How Firestore was used in the Arc code injection vulnerability


News landed this/last week about a (since plugged) vulnerability in the Arc browser due to the way it stores (and secured) user settings in the Firestore database: gaining access to anyones browser without them even visiting a website.

As usual, there is quite some noise around the problem, but (also as usual) there are good things to learn from it. I’ll try to clarify below.

Disclosure: I was on the Firebase team at Google for a decade and helped a lot of developers with their Firestore security rules. While I still have the requisite knowledge, I no longer work at (nor speak for) Firebase or Google.

How Arc uses Firestore

From the CVE-2024-45489 Incident Report on Arc.net:

Arc has a feature called Boosts that allows you to customize any website with custom CSS and Javascript.

So Arc allows you to configure bits of CSS and script to apply to specific web sites when you visit them. And (from the same link) Arc stores this information in Firestore, so that it can easily be shared across devices (for the same user).

This in itself is a meaningful use-case, and seems like a good usage of Firestore too.

Where the vulnerability comes from

Continuing from Arc.net:

Unfortunately our Firebase ACLs (Access Control Lists, the way Firebase secures endpoints) were misconfigured, which allowed users Firebase requests to change the creatorID of a Boost after it had been created.

Provided material:
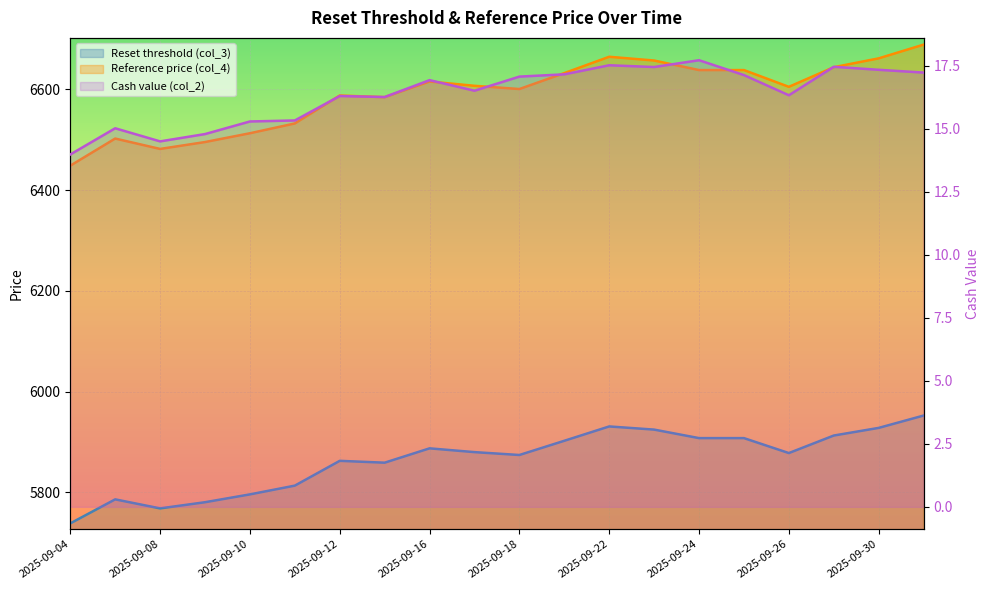

What is the average value of the Cash value (col_2) series?

16.4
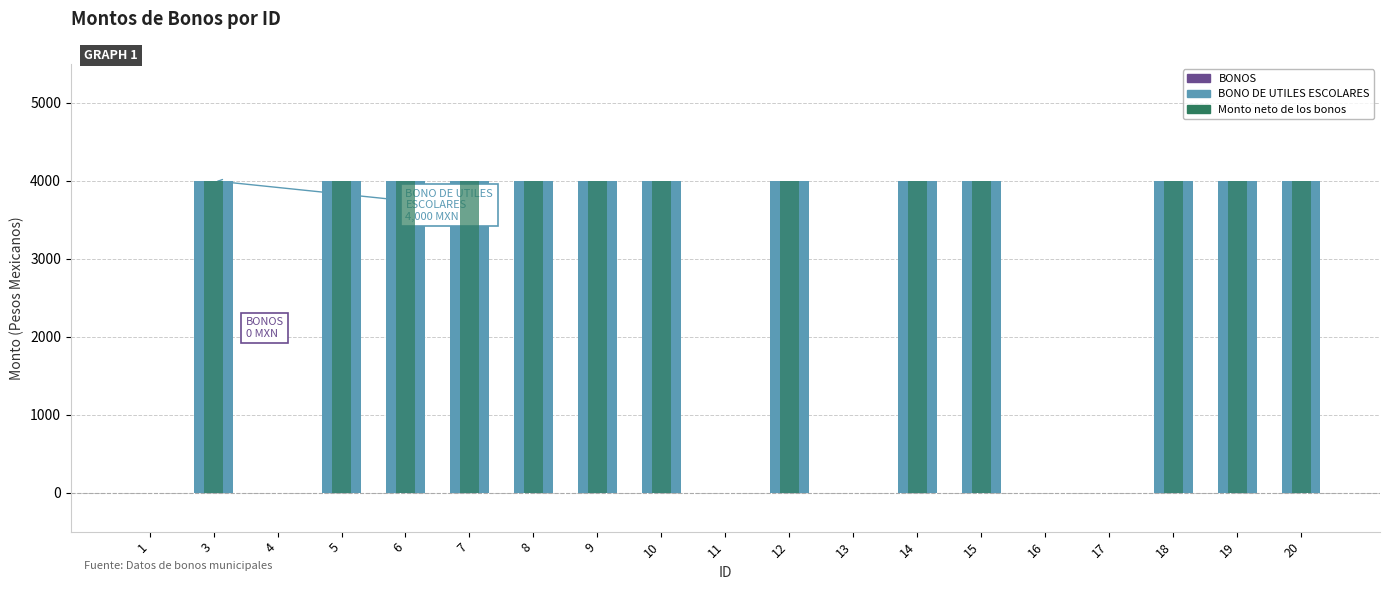

Between 4 and 5, which series saw the biggest shift?

Monto bruto de los bonos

Exercise 1: According to the Arc Firestore vulnerability text, what does the Boosts feature allow you to do?
Exercise 2: Write the next part of the Arc Firestore vulnerability text, picking up right after its last sentence.
The lines above are separate material from the Arc Firestore vulnerability text.

Answer area 1: It allows you to customize any website with custom CSS and Javascript.

Answer area 2:
Access to Firestore data is protected by server-side security rules, which the developer writes as part of implementing Firestore. Since Firestore is used directly from the client/browser here, writing these rules replaces writing your own application server.

Diving in a bit deeper, xyzeva writes how they were able to transfer ownership of their Boost document to another user and The Firestore vulnerability found in Arc is likely widespread shows the likely rules for that, based on this example from the Firebase documentation:

service cloud.firestore {
  match /databases/{database}/documents {
    // Allow public read access, but only content owners can write
    match /some_collection/{document} {
      allow read: if true
      allow create: if request.auth.uid == request.resource.data.author_uid;
      allow update, delete: if request.auth.uid == resource.data.author_uid;
    }
  }
}

These rules control all access to the documents in some_collection. For full documentation on this bespoke language, I recommend reading the documentation here and here, but in this specific example:

  • request.auth is the user that is signed in to Firebase Authentication on the client/browser. This information is securely transfered from the client to the (database) server.
  • resource.data is the data for the document as it exists in the database, before the write operation.
  • request.resource.data is the data for the document that is being written, or more accurately: the data for the document as it will exist if the write (create or update) operation is allowed.

For these specific rules:

  • The allow create rule here says that you can only create a document if you specify your own user ID as the author_uid field in that (new) document.
  • The allow update rule here says that you can only update the document if your own user ID is the current value of the author_uid field in the document.

The crux is in that emphasized part in the update rule: this rule allows the current owner of a document to set somebody else (in fact: any other value) as the author_uid. So it allows the owner of the document to transfer ownershow to someone else.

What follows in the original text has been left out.